**WHAT YOU ARE ASKED TO DO**
Which lines of the listing below contain the word "Maximálna"? Gather every one and copy it out.
-=-=-
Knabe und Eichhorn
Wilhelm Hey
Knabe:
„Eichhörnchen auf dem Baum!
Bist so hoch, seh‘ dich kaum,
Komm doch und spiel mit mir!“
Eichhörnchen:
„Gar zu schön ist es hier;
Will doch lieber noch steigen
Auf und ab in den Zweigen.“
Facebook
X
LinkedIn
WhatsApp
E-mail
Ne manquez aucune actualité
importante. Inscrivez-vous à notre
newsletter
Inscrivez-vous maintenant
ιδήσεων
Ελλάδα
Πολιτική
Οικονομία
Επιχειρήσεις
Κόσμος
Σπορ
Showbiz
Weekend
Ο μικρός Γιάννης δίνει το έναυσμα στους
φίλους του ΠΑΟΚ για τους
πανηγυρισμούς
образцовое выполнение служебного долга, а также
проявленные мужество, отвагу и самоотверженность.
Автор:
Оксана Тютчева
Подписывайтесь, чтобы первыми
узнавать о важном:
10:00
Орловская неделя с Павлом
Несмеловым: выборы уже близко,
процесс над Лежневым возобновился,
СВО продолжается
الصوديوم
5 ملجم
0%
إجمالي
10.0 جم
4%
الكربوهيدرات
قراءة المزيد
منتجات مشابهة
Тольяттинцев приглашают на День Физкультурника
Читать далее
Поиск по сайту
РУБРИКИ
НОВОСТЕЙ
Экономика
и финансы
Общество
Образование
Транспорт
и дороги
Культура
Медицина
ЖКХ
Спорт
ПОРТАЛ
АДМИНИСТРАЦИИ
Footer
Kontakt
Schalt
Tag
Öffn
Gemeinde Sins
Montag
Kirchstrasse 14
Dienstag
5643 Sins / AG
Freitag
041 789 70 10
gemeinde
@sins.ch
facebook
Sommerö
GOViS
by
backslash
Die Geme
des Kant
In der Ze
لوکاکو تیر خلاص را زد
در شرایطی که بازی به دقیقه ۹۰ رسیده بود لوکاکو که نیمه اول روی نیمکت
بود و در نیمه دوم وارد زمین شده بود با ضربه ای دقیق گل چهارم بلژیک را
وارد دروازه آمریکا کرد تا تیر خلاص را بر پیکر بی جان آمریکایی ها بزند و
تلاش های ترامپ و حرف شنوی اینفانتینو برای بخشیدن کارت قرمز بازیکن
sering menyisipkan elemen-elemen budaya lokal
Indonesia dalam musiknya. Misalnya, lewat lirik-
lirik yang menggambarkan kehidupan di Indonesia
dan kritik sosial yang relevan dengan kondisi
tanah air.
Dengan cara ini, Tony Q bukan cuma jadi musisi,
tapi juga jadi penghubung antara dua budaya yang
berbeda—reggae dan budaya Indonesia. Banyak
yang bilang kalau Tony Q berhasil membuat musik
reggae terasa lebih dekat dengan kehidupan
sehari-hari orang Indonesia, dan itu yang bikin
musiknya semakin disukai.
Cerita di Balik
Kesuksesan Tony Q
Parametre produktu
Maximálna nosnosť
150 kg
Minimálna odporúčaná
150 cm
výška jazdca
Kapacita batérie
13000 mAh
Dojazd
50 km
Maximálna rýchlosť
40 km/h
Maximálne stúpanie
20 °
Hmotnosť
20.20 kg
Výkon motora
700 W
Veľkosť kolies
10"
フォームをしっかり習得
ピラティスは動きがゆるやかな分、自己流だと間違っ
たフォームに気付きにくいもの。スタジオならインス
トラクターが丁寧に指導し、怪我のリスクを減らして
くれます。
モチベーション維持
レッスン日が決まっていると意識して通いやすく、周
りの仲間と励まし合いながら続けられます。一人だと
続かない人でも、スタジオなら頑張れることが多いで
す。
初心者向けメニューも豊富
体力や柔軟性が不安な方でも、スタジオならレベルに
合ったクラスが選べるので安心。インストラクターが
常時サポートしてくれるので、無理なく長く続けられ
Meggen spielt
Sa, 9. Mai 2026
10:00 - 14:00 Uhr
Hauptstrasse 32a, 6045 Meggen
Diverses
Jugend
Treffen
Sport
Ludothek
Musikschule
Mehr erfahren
-=-=-
**ANSWER SECTION**
Maximálna nosnosť
Maximálna rýchlosť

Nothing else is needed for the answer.